Single by Ja Rule

from the album Venni Vetti Vecci
- Released: March 2, 1999
- Recorded: 1998
- Genre: Hip hop; East Coast hip hop;
- Length: 4:24; 2:55 (remix);
- Label: Murder Inc.; Def Jam;
- Songwriter(s): Jeffrey Atkins; Irving Lorenzo; Taiwan Green;
- Producer(s): Tai; Irv Gotti;

Ja Rule singles chronology
| "Grand Finale" (1998) | "Holla Holla" (1999) | "Daddy's Little Baby" (1999) |

= Holla Holla =

"Holla Holla" is the first single by the American rapper Ja Rule from his first studio album, Venni Vetti Vecci (1999). It was produced by Taiwan "Tai" Green and Irv Gotti. The music video was shot in Rio de Janeiro, Brazil and was directed by Hype Williams and Irv Gotti.

A remix and the album's third single featured Jay-Z, Vita, Caddillac Tah, Black Child, Memphis Bleek and Busta Rhymes, the latter of which would later feud with Ja Rule.
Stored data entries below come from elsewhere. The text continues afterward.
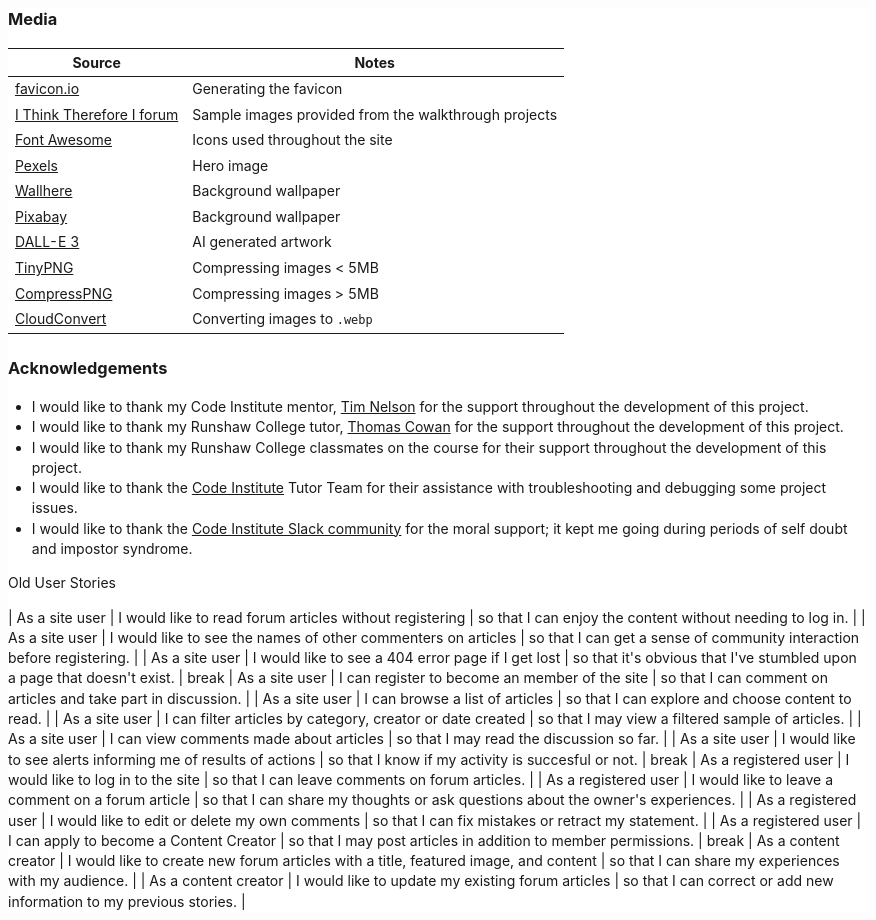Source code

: ### Media

| Source | Notes |
| --- | --- |
| [favicon.io](https://favicon.io) | Generating the favicon |
| [I Think Therefore I forum](https://codeinstitute.net) | Sample images provided from the walkthrough projects |
| [Font Awesome](https://fontawesome.com) | Icons used throughout the site |
| [Pexels](https://images.pexels.com/photos/416160/pexels-photo-416160.jpeg) | Hero image |
| [Wallhere](https://c.wallhere.com/images/9c/c8/da4b4009f070c8e1dfee43d25f99-2318808.jpg!d) | Background wallpaper |
| [Pixabay](https://cdn.pixabay.com/photo/2017/09/04/16/58/passport-2714675_1280.jpg) | Background wallpaper |
| [DALL-E 3](https://openai.com/index/dall-e-3) | AI generated artwork |
| [TinyPNG](https://tinypng.com) | Compressing images < 5MB |
| [CompressPNG](https://compresspng.com) | Compressing images > 5MB |
| [CloudConvert](https://cloudconvert.com/webp-converter) | Converting images to `.webp` |

### Acknowledgements

- I would like to thank my Code Institute mentor, [Tim Nelson](https://www.github.com/TravelTimN) for the support throughout the development of this project.
- I would like to thank my Runshaw College tutor, [Thomas Cowan](https://runshaw.ac.uk/) for the support throughout the development of this project.
- I would like to thank my Runshaw College classmates on the course for their support throughout the development of this project.
- I would like to thank the [Code Institute](https://codeinstitute.net) Tutor Team for their assistance with troubleshooting and debugging some project issues.
- I would like to thank the [Code Institute Slack community](https://code-institute-room.slack.com) for the moral support; it kept me going during periods of self doubt and impostor syndrome.



Old User Stories

| As a site user | I would like to read forum articles without registering | so that I can enjoy the content without needing to log in. |
| As a site user | I would like to see the names of other commenters on articles | so that I can get a sense of community interaction before registering. |
| As a site user | I would like to see a 404 error page if I get lost | so that it's obvious that I've stumbled upon a page that doesn't exist. |
break
| As a site user | I can register to become an member of the site | so that I can comment on articles and take part in discussion. |
| As a site user | I can browse a list of articles | so that I can explore and choose content to read. |
| As a site user | I can filter articles by category, creator or date created | so that I may view a filtered sample of articles. |
| As a site user | I can view comments made about articles | so that I may read the discussion so far. |
| As a site user | I would like to see alerts informing me of results of actions | so that I know if my activity is succesful or not. |
break
| As a registered user | I would like to log in to the site | so that I can leave comments on forum articles. |
| As a registered user | I would like to leave a comment on a forum article | so that I can share my thoughts or ask questions about the owner's experiences. |
| As a registered user | I would like to edit or delete my own comments | so that I can fix mistakes or retract my statement. |
| As a registered user | I can apply to become a Content Creator | so that I may post articles in addition to member permissions. |
break
| As a content creator | I would like to create new forum articles with a title, featured image, and content | so that I can share my experiences with my audience. |
| As a content creator | I would like to update my existing forum articles | so that I can correct or add new information to my previous stories. |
==Background and composition==
After Ja Rule finalized the recording of the album, Ja Rule's record label Def Jam, did not consider any song on the album worthy of marketing as a single. Despite his surprise at this, admitting in an interview with Complex magazine that he "didn’t grasp the idea of making a radio record", he resumed recording sessions to compose what became "Holla Holla". It transpired to be the final song recorded for Venni Vetti Vecci. Ja Rule's rapping on "Holla Holla" employs what he described as his "stutter flow", with the repetition of certain words to increase the volume of lyrics.

==Reception==
Writing for the Los Angeles Times, Soren Baker felt that "Holla Holla" demonstrated Ja Rule's ability to use "his edgy voice and the spectacular instrumentation that backs him".

==Track listing==
1. "Holla Holla" (Street Version)
2. "Holla Holla" (Instrumental)
3. "BJ Skit"
4. "It's Murda" (Street Version)
5. "It's Murda" (Instrumental)
6. "Kill 'Em All" (Street Version)

==Charts==

===Weekly charts===

| Chart (1999) | Peak position |
|---|---|
| Canada (Nielsen SoundScan) | 15 |
| US Billboard Hot 100 | 35 |
| US Hot R&B/Hip-Hop Songs (Billboard) | 11 |
| US Rhythmic (Billboard) | 20 |

===Year-end charts===

| Chart (1999) | Position |
|---|---|
| US Hot R&B/Hip-Hop Songs (Billboard) | 30 |

==Credits==
- Taiwan Green– producer
- Irv Gotti – producer, mixing
- Ken Ifill – mixing
- Ja Rule – vocals, rap
- Patrick Viala – engineer

==In popular culture==
- The song is played in The Sopranos season 2 episode "Toodle Fucking-Oo" when Tony arrives at the scene of Livia's house where Meadow threw a party.